Purpose
__all_virtual_trans_stat stores the status of the running transactions.
Fields
| Field | Type | Nullable | Description |
|---|---|---|---|
| tenant_id | bigint(20) | NO | The ID of the tenant. |
| svr_ip | varchar(32) | NO | The IP address of the server. |
| svr_port | bigint(20) | NO | The port number of the server. |
| session_id | bigint(20) | NO | The session ID. |
| proxy_id | varchar(512) | NO | The proxy ID. |
| trans_type | bigint(20) | NO | The transaction type. |
| trans_id | varchar(512) | NO | The transaction ID. |
| is_exiting | bigint(20) | NO | Whether to exit the transaction. |
| is_readonly | bigint(20) | NO | Indicates whether the tenant is read-only. |
| active_memstore_version | varchar(64) | NO | The version of the active MemStore. |
| partition | varchar(64) | NO | The information about a partition involved in a transaction record. |
| participants | varchar(1024) | NO | All partitions involved in the transaction. |
| autocommit | bigint(20) | NO | Whether the transaction is auto committed. |
| trans_consistency | bigint(20) | NO | The consistency level of the transaction. |
| ctx_create_time | timestamp(6) | YES | The time when the ctx was created. |
| expired_time | timestamp(6) | YES | The expiration time. |
| refer | bigint(20) | NO | The reference count of the context. |
| sql_no | bigint(20) | NO | The SQL number. |
| state | bigint(20) | NO | Status |
General SQL statements
The __all_virtual_trans_stat virtual table collects the statistics of all active transactions in a cluster. If a transaction involves write operations in N partitions, a record is generated for each of these partitions. You can use this virtual table to identify time-consuming transactions.
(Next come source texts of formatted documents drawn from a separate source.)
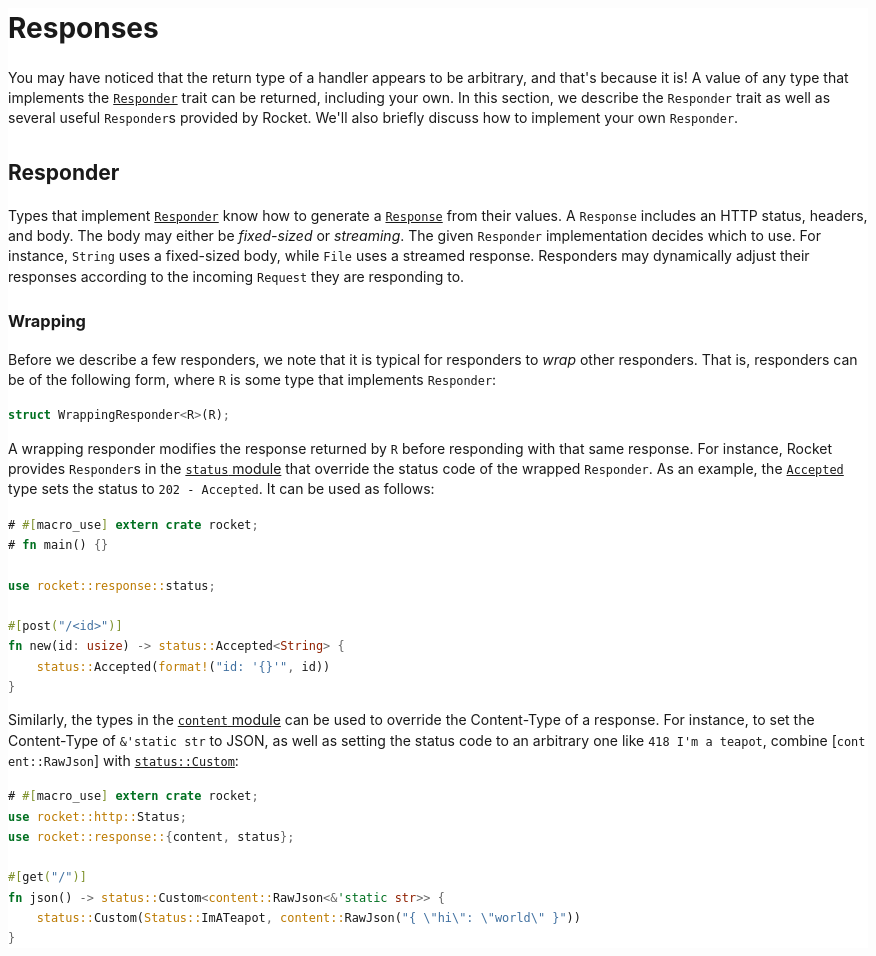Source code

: # Responses

You may have noticed that the return type of a handler appears to be arbitrary,
and that's because it is! A value of any type that implements the [`Responder`]
trait can be returned, including your own. In this section, we describe the
`Responder` trait as well as several useful `Responder`s provided by Rocket.
We'll also briefly discuss how to implement your own `Responder`.

[`Responder`]: @api/rocket/response/trait.Responder.html

## Responder

Types that implement [`Responder`] know how to generate a [`Response`] from
their values. A `Response` includes an HTTP status, headers, and body. The body
may either be _fixed-sized_ or _streaming_. The given `Responder` implementation
decides which to use. For instance, `String` uses a fixed-sized body, while
`File` uses a streamed response. Responders may dynamically adjust their
responses according to the incoming `Request` they are responding to.

[`Response`]: @api/rocket/response/struct.Response.html

### Wrapping

Before we describe a few responders, we note that it is typical for responders
to _wrap_ other responders. That is, responders can be of the following form,
where `R` is some type that implements `Responder`:

```rust
struct WrappingResponder<R>(R);
```

A wrapping responder modifies the response returned by `R` before responding
with that same response. For instance, Rocket provides `Responder`s in the
[`status` module](@api/rocket/response/status/) that override the status code of
the wrapped `Responder`. As an example, the [`Accepted`] type sets the status to
`202 - Accepted`. It can be used as follows:

```rust
# #[macro_use] extern crate rocket;
# fn main() {}

use rocket::response::status;

#[post("/<id>")]
fn new(id: usize) -> status::Accepted<String> {
    status::Accepted(format!("id: '{}'", id))
}
```

Similarly, the types in the [`content` module](@api/rocket/response/content/)
can be used to override the Content-Type of a response. For instance, to set the
Content-Type of `&'static str` to JSON, as well as setting the status code to an
arbitrary one like `418 I'm a teapot`, combine [`content::RawJson`] with
[`status::Custom`]:

```rust
# #[macro_use] extern crate rocket;
use rocket::http::Status;
use rocket::response::{content, status};

#[get("/")]
fn json() -> status::Custom<content::RawJson<&'static str>> {
    status::Custom(Status::ImATeapot, content::RawJson("{ \"hi\": \"world\" }"))
}
```


[`Accepted`]: @api/rocket/response/status/struct.Accepted.html
[`content::Json`]: @api/rocket/response/content/struct.Json.html
[`status::Custom`]: @api/rocket/response/status/struct.Custom.html
[`serde::json::Json`]: @api/rocket/serde/json/struct.Json.html
[custom responder]: #custom-responders
[`Status`]: @api/rocket/http/struct.Status.html
[`Responder` derive]: @api/rocket/derive.Responder.html
[`ContentType`]: @api/rocket/http/struct.ContentType.html
[`status`]: @api/rocket/response/status/
[`content`]: @api/rocket/response/content/
[`response`]: @api/rocket/response/
[`NamedFile`]: @api/rocket/fs/struct.NamedFile.html
[`Redirect`]: @api/rocket/response/struct.Redirect.html
[`Flash`]: @api/rocket/response/struct.Flash.html
[`MsgPack`]: @api/rocket/serde/msgpack/struct.MsgPack.html
[`Template`]: @api/rocket_dyn_templates/struct.Template.html
[`stream`]: @api/rocket/response/stream/index.html
[`stream!`]: @api/rocket/response/stream/macro.stream.html
[async `Stream`]: https://docs.rs/futures/0.3/futures/stream/trait.Stream.html
[`ReaderStream`]: @api/rocket/response/stream/struct.ReaderStream.html
[`TextStream`]: @api/rocket/response/stream/struct.TextStream.html
[`EventStream`]: @api/rocket/response/stream/struct.EventStream.html
[`chat` example]: @example/chat
[`Json`]: @api/rocket/serde/json/struct.Json.html
[`Serialize`]: https://docs.serde.rs/serde/trait.Serialize.html
[`serde`]: https://serde.rs
[serialization example]: @example/serialization
[`context`]: @api/rocket_dyn_templates/macro.context.html
[configurable]: ../configuration
[`Origin`]: @api/rocket/http/uri/struct.Origin.html
[`Part`]: @api/rocket/http/uri/fmt/trait.Part.html
[`Uri`]: @api/rocket/http/uri/enum.Uri.html
[`Redirect::to()`]: @api/rocket/response/struct.Redirect.html#method.to
[`uri!`]: @api/rocket/macro.uri.html
[`UriDisplay`]: @api/rocket/http/uri/fmt/trait.UriDisplay.html
[`FromUriParam`]: @api/rocket/http/uri/fmt/trait.FromUriParam.html
[`Path`]: @api/rocket/http/uri/fmt/enum.Path.html
[`Query`]: @api/rocket/http/uri/fmt/enum.Query.html
[`Ignorable`]: @api/rocket/http/uri/fmt/trait.Ignorable.html
[`UriDisplayPath`]: @api/rocket/derive.UriDisplayPath.html
[`UriDisplayQuery`]: @api/rocket/derive.UriDisplayQuery.html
For example, you can use the following SQL statement to identify active transactions that take more than 100s in the __all_virtual_trans_stat virtual table. SQL syntax:
obclient> SELECT svr_ip, trans_id, `partition` from __all_virtual_trans_stat where tenant_id = xxx and sql_no > 0 and ctx_create_time < date_sub(now(), INTERVAL 100 SECOND);
Based on the hash filed in trans_id in the query result, you query all the SQL statements in the transaction and their time consumption in gv$sql_audit.
sql_no > 0 indicates the context information on the Leader, while sql_no = 0 indicates the playback context of a follower. Therefore, for the diagnosis of long-running transactions, add the constraint sql_no > 0.